TASK BRIEF: Collect every line of the records below that contains the word "assign".

BEGIN DATA UNDER STUDY

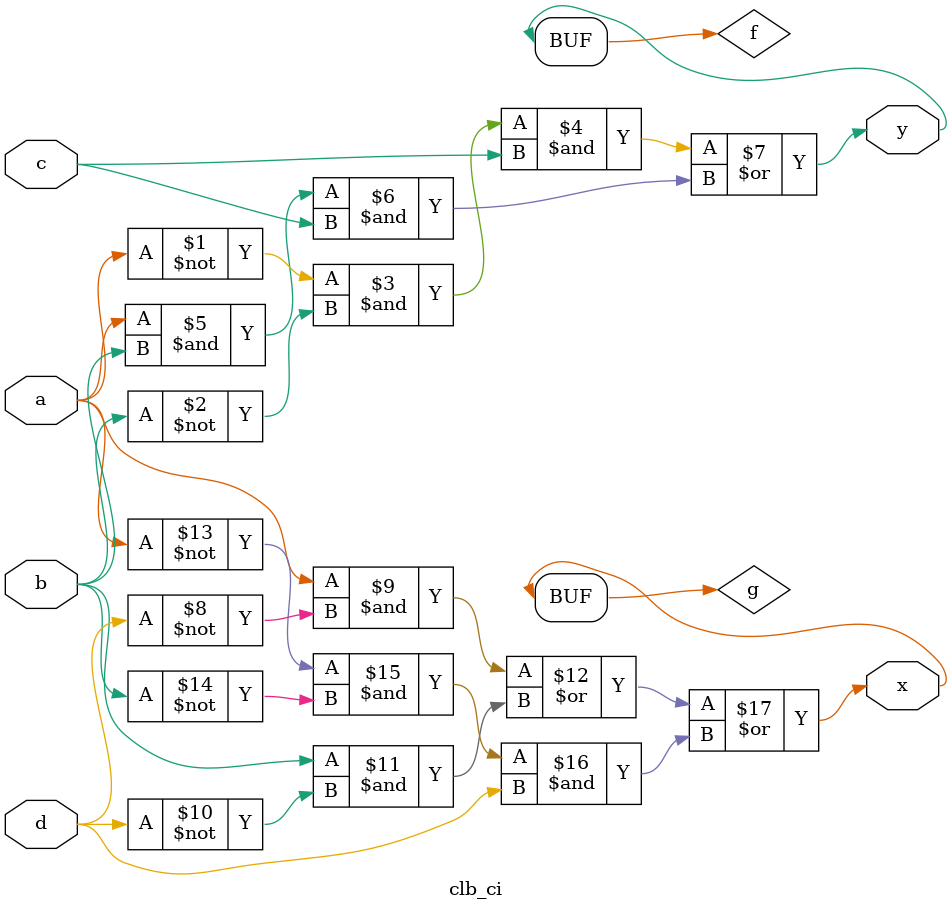
<source format=v>
module clb_ci(
	input a,
	input b,
	input c,
	input d,
	output x,
	output y
);

	wire f, g;
	
	assign f = ~a & ~b & c | a & b & c;
	assign g = a & ~d | b & ~d | ~a & ~b & d;
	assign x = g;
	assign y = f;

endmodule

</source>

END DATA UNDER STUDY

EXERCISE ANSWER:
	assign f = ~a & ~b & c | a & b & c;
	assign g = a & ~d | b & ~d | ~a & ~b & d;
	assign x = g;
	assign y = f;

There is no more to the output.